Fremdwährungsdarlehen

Immobilienfinanzierung: Kosten senken mit Fremdwährungskrediten?

Das Darlehen wird in einer Währung aufgenommen, in deren Herkunftsland das Zinsniveau deutlich unter den Bauzinsen in Deutschland liegt (z.B. Schweizer Franken oder Japanische Yen). Aufgrund der niedrigen Zinsen steht bei vergleichbarer Belastung für ein herkömmliches Annuitätendarlehen in Deutschland ein höherer Betrag zur Tilgung des Darlehens zur Verfügung. Hierdurch kann also die Laufzeit des Hypothekendarlehens verkürzt werden. Noch besser wird die Bilanz des Investors, wenn die Finanzierungswährung im Kurs sinkt. Dann erhällt der Kreditnehmer beim Währungsumtausch mehr von der Fremdwährung für seine Euro. Das bedeutet z.B. während der Laufzeit eine noch niedrigere Zinsbelastung und zum Rückzahlungstermin einen zusätzlichen Kursgewinn.
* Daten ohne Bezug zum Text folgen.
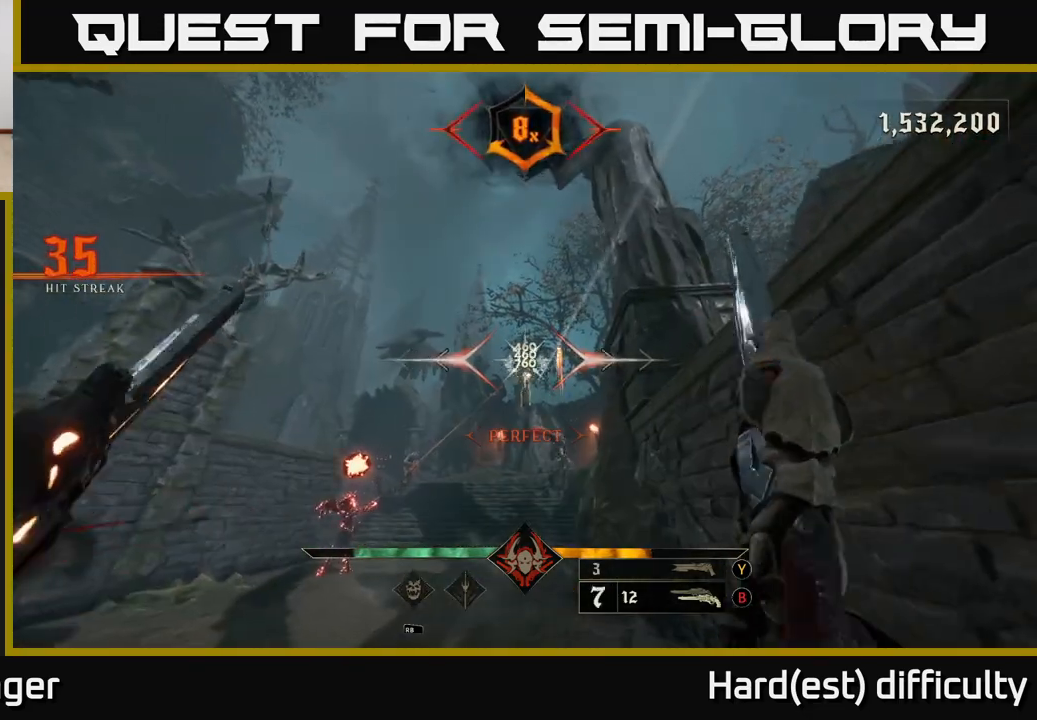
{"buttons": ["R2"], "left_stick": "up", "right_stick": "center", "events": [[367, "right_stick", "down"], [417, "R2", "down"], [467, "right_stick", "center"]]}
Üblicherweise werden diese Fremdwährungsdarlehen als endfällige Kredite zur Verfügung gestellt. Erst am Ende der Laufzeit wird die angesparte Tilgung zur Rückzahlung verwendet. In der Regel wird als Tilgungsträger ein Investmentsparplan oder eine Fondsgebundene Lebensversicherung vereinbart. An dieser Stelle können sich für den Kunden durch die Kursentwicklung der Anlage weitere Vorteile ergeben. Im Idealfall verbleibt am Laufzeitende noch ein Überschuss zur freien Verwendung. Grundsätzlich ist der Kreditnehmer mit diesem Darlehen verhältnismäßig flexibel (z.B. im Verkaufsfall), denn die Konditionen für Fremdwährungskredite werden meist nur kurzfristig festgeschrieben oder variabel zugesagt.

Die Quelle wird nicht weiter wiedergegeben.